Work to be completed
Down to the last line, print the data that follows exactly, without its pictures.

Material shown
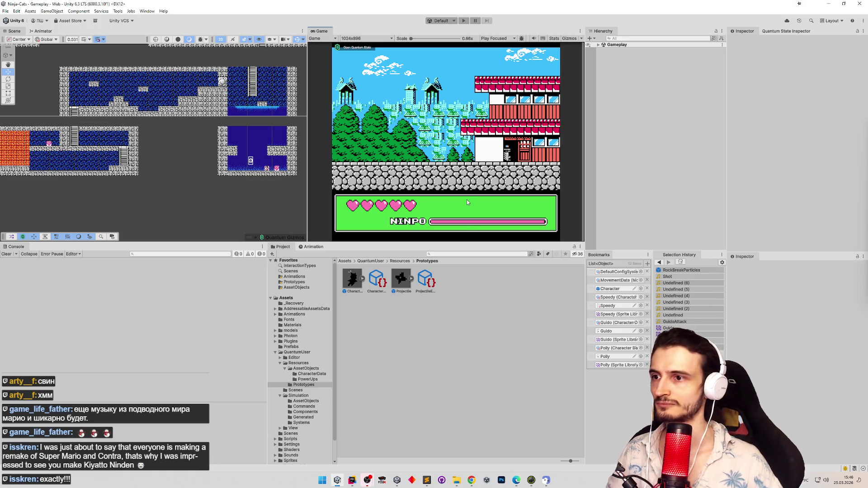
Mark the 'бросок сюрикена' task done and bring CharacterSoundsView.cs back up in Rider.
click(426, 480)
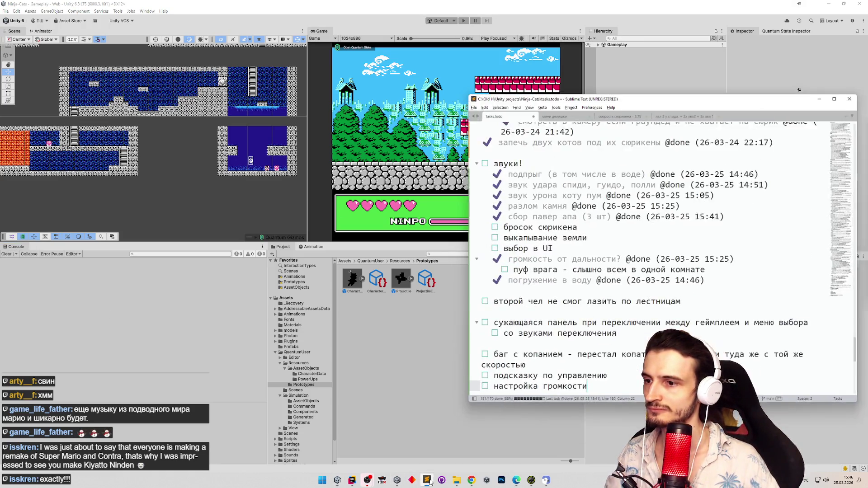
click(545, 319)
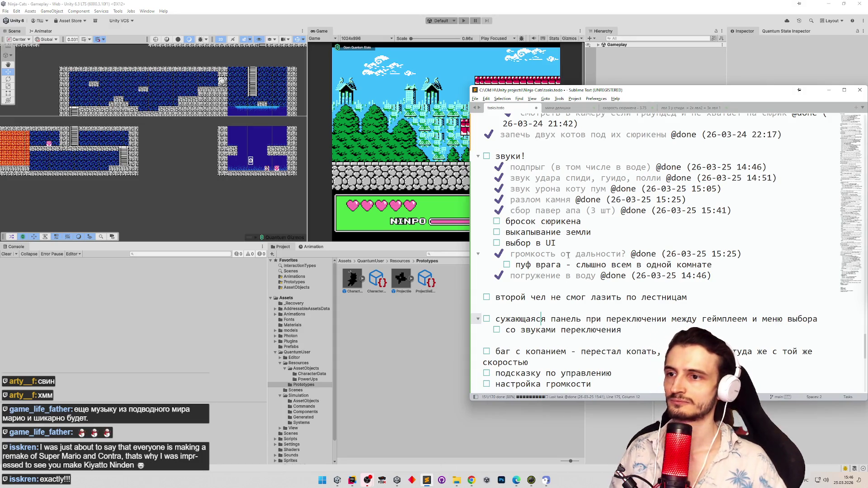
click(586, 221)
key(ctrl+d)
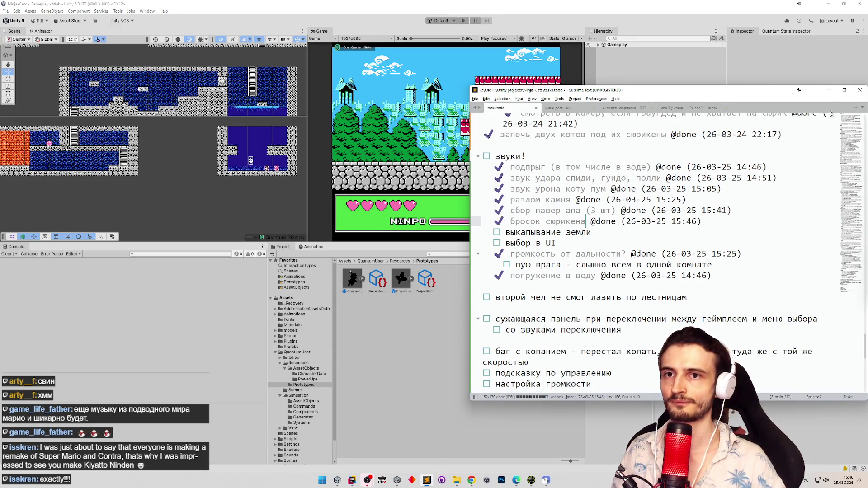
click(828, 90)
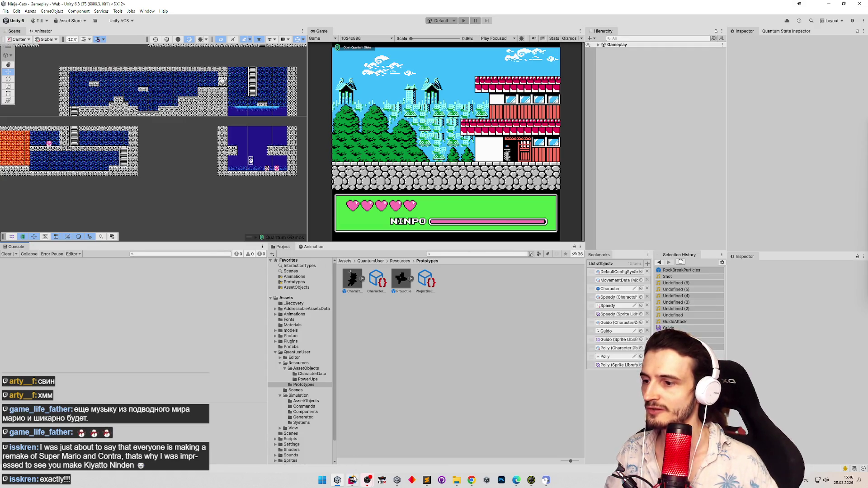
click(352, 479)
scroll(382, 307, up, 10)
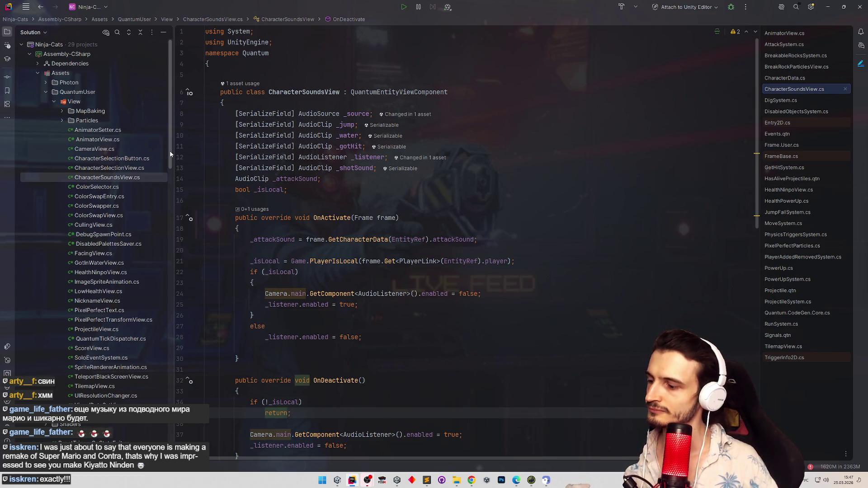
Open PhysicsTriggersSystem.cs via Search Everywhere with 'souphys'.
mouse_move(171, 153)
mouse_down()
mouse_move(167, 180)
mouse_move(173, 163)
mouse_up()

Task output
Mark the 'бросок сюрикена' task done and bring CharacterSoundsView.cs back up in Rider.
click(426, 480)
click(545, 319)
click(586, 221)
key(ctrl+d)
click(828, 90)
click(352, 479)
scroll(382, 307, up, 10)
Open PhysicsTriggersSystem.cs via Search Everywhere with 'souphys'.
mouse_move(171, 153)
mouse_down()
mouse_move(167, 180)
mouse_move(173, 163)
mouse_up()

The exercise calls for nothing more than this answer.